Source code for ICML 2023 paper Competing for Shareable Arms in Multi-Player Multi-Armed Bandits.
In this paper, we model the competition between agents in a novel multi-player multi-armed bandit (MPMAB) setting where players are selfish and aim to maximize their own rewards. Under this setting, we first analyze the Nash equilibrium when arms' rewards are known. Subsequently, we propose a novel SelfishMPMAB with Averaging Allocation (SMAA) approach based on the equilibrium.
pip install -r requirements.txt
python main.py --method METHOD -N N -K K -T T --dis DIS
Run the online setting with N players, K arms, and T rounds. The method can be one of the following: SMAA, ExploreThenCommit, SelfishRobustMMAB, TotalReward, SMAARelaxed.
Grid search with NNI
Search the hyper-parameters for all settings reported in the paper for all methods.

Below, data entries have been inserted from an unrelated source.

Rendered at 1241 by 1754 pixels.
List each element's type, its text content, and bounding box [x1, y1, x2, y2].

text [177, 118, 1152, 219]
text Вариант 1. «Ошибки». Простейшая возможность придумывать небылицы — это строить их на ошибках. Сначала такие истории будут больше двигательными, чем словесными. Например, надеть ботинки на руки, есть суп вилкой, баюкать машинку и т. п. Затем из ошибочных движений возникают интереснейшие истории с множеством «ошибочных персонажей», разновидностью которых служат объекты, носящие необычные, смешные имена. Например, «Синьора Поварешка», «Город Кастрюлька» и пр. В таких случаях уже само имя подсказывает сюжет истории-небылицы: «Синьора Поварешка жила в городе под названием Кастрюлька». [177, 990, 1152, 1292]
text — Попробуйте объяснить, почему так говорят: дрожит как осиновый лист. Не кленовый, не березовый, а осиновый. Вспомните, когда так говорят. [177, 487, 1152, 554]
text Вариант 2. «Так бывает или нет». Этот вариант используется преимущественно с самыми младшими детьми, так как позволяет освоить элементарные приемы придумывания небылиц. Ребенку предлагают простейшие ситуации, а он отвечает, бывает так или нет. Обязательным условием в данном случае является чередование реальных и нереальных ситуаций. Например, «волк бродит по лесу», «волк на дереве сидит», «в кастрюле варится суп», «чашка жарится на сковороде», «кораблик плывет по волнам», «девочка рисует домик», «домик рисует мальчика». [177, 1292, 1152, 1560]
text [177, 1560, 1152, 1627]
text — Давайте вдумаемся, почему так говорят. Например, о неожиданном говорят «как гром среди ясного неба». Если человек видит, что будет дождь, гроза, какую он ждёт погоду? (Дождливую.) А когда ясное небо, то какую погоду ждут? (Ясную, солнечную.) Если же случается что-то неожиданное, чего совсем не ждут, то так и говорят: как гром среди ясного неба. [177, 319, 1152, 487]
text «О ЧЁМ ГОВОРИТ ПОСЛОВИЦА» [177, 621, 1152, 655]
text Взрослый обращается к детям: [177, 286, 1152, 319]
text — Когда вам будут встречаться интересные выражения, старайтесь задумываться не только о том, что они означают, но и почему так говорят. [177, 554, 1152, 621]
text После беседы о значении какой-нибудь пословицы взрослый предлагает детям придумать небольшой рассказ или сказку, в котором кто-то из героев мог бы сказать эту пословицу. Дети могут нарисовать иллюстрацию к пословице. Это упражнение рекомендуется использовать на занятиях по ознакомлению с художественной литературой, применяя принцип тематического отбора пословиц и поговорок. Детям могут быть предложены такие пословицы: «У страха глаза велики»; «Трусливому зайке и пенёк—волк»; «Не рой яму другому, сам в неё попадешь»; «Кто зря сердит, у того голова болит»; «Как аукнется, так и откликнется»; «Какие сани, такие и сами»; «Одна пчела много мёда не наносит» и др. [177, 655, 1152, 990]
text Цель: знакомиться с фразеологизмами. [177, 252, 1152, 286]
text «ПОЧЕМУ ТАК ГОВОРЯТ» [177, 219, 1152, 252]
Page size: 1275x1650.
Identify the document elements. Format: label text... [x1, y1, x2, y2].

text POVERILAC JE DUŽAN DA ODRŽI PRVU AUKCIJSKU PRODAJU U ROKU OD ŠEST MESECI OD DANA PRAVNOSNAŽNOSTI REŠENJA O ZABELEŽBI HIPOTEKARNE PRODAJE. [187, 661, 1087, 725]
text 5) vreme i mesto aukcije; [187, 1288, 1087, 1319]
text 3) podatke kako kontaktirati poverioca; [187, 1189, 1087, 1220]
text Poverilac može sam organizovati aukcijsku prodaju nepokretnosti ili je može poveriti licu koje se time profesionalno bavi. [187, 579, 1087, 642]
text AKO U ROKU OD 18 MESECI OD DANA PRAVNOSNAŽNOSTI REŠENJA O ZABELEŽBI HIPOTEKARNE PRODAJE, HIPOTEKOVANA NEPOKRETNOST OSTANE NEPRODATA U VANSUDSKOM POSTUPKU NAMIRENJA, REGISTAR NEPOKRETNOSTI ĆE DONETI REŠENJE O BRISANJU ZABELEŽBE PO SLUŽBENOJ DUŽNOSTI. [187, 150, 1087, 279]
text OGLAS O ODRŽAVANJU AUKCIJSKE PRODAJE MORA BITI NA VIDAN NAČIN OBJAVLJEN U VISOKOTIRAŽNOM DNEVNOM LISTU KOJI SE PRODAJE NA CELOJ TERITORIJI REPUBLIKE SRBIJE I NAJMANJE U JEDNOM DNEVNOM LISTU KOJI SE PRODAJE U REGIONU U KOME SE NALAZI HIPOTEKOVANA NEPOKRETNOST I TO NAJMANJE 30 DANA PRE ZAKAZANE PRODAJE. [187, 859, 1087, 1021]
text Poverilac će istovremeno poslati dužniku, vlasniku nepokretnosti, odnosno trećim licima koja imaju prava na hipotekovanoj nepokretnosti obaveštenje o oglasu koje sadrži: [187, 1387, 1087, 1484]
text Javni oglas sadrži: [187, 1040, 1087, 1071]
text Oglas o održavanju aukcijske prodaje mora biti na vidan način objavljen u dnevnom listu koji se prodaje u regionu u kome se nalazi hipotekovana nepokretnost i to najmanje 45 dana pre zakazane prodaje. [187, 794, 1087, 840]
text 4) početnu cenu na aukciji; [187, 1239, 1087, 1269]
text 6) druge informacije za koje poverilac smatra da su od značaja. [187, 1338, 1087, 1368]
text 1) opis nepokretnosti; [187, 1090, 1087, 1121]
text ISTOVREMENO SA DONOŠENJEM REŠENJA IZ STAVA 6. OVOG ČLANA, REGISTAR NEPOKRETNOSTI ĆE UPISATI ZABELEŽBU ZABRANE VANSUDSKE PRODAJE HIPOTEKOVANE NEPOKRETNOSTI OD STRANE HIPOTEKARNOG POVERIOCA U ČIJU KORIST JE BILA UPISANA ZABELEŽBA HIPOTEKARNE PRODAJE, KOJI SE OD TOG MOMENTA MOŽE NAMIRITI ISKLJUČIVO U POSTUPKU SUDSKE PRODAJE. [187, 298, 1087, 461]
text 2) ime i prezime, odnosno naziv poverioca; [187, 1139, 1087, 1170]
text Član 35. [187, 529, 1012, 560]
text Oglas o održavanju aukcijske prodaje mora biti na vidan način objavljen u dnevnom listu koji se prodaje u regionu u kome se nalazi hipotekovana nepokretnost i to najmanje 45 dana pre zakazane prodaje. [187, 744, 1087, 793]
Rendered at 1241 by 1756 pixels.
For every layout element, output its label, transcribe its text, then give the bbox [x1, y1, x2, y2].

nnictl create --config nni_ymls/METHOD.yml --port 9000
Yamls for all methods are included in the nni_ymls/
directory.
python plot.py
Plot the result for all methods. The result will be saved in figs/
.
@inproceedings{xu2023competing,
title={Competing for Shareable Arms in Multi-Player Multi-Armed Bandits},
author={Renzhe Xu and Haotian Wang and Xingxuan Zhang and Bo Li and Peng Cui},
booktitle={International Conference on Machine Learning},
year={2023},
organization={PMLR}
}